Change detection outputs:
= = = = = = =

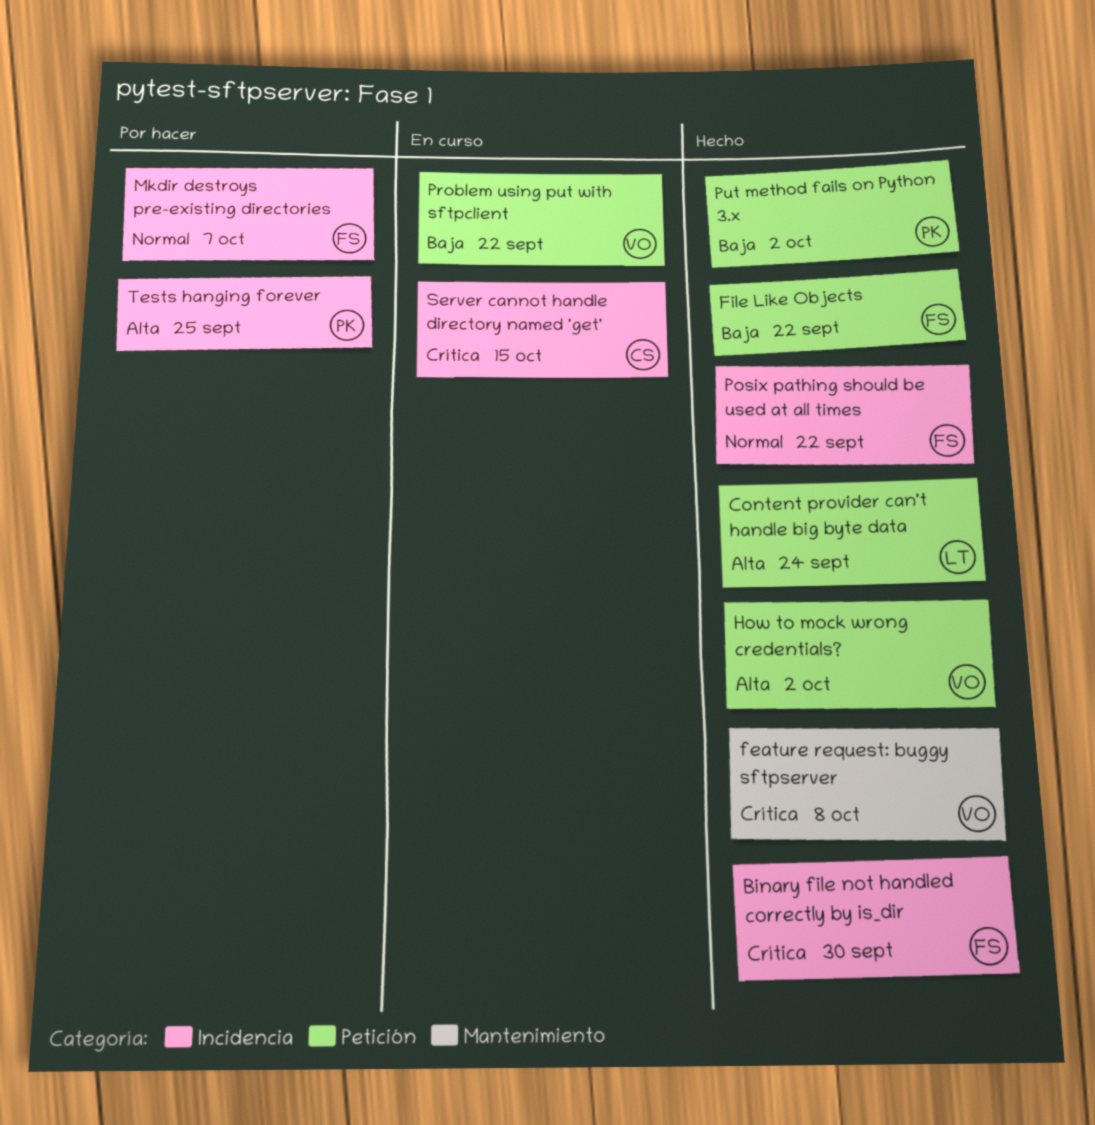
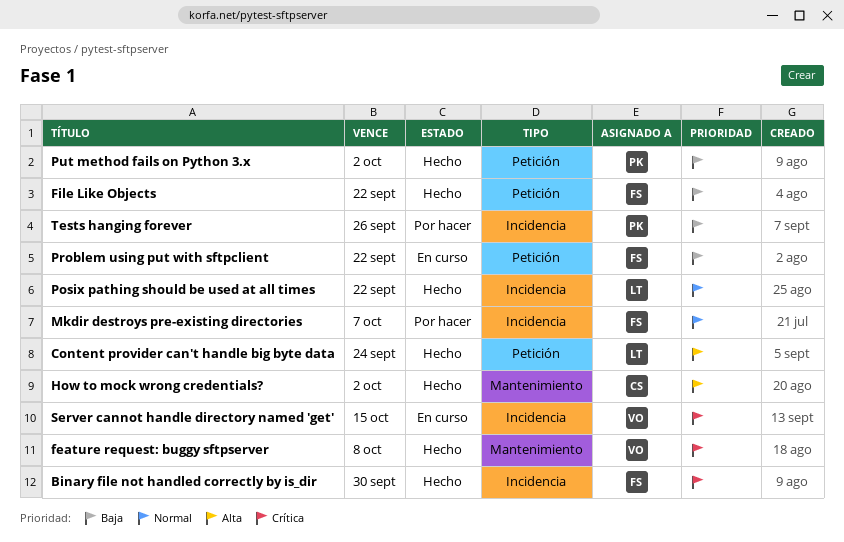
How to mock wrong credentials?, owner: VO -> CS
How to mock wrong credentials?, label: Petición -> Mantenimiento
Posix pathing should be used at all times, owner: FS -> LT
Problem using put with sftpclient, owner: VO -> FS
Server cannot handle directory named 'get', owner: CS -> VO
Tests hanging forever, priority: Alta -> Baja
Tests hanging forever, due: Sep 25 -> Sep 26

= = = = = = =

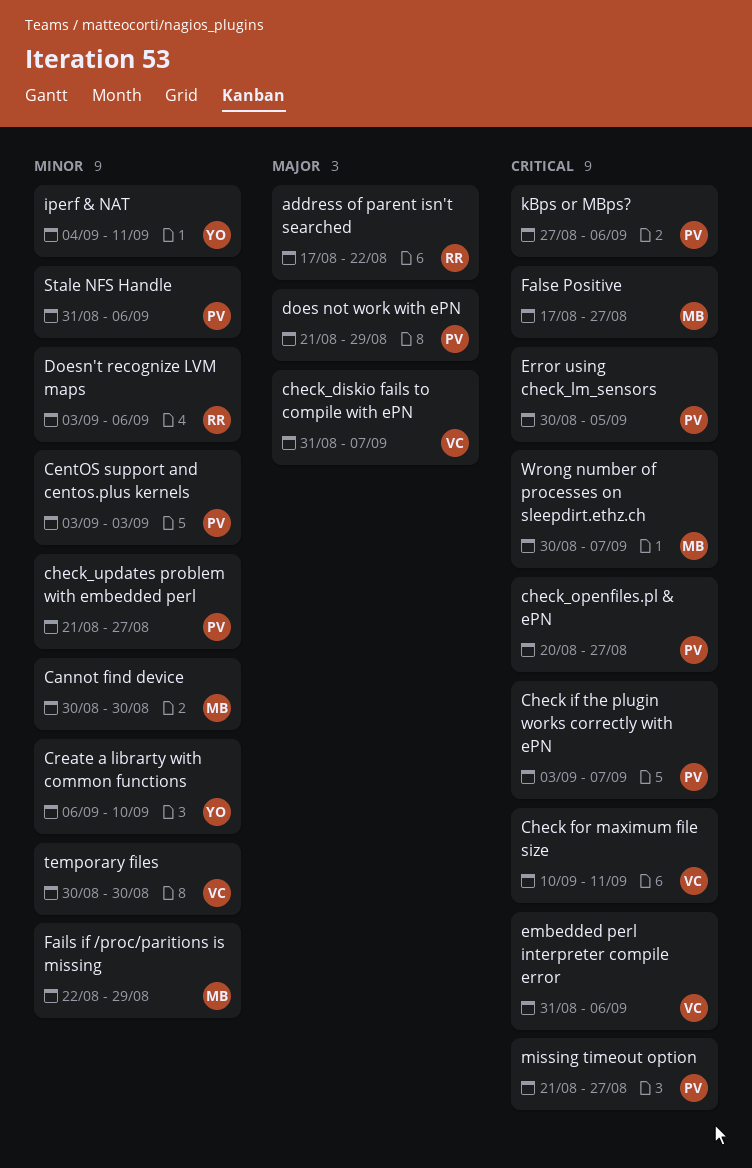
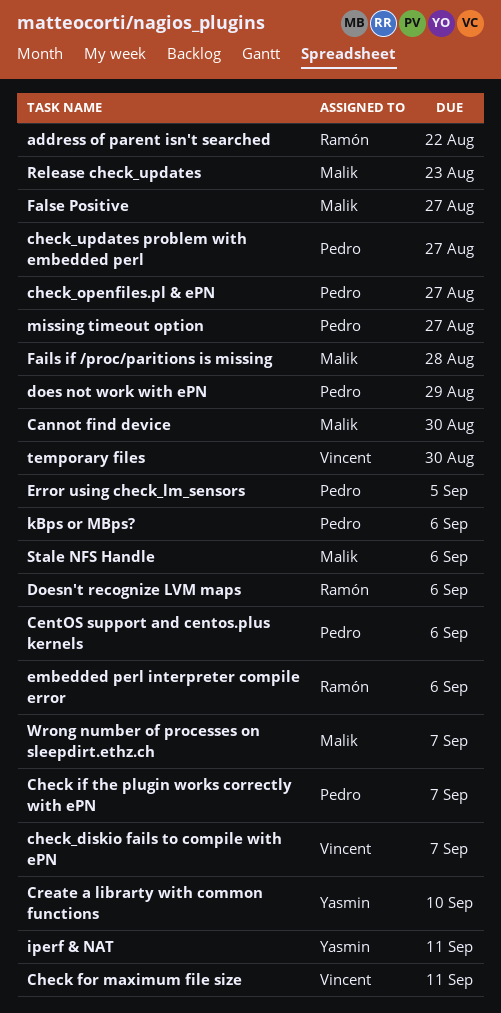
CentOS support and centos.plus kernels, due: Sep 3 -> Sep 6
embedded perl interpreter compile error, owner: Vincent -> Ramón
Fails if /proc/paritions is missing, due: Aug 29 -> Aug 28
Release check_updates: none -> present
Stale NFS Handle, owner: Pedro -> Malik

= = = = = = =

- WHAT IS REQUIRED -
Exactly the lines above from the one with "How to mock wrong credentials?, owner: VO" to the one with "Tests hanging forever, due: Sep 25 -> Sep 26", both included, are to be quoted; leave the rest out.

- SOLUTION -
How to mock wrong credentials?, owner: VO -> CS
How to mock wrong credentials?, label: Petición -> Mantenimiento
Posix pathing should be used at all times, owner: FS -> LT
Problem using put with sftpclient, owner: VO -> FS
Server cannot handle directory named 'get', owner: CS -> VO
Tests hanging forever, priority: Alta -> Baja
Tests hanging forever, due: Sep 25 -> Sep 26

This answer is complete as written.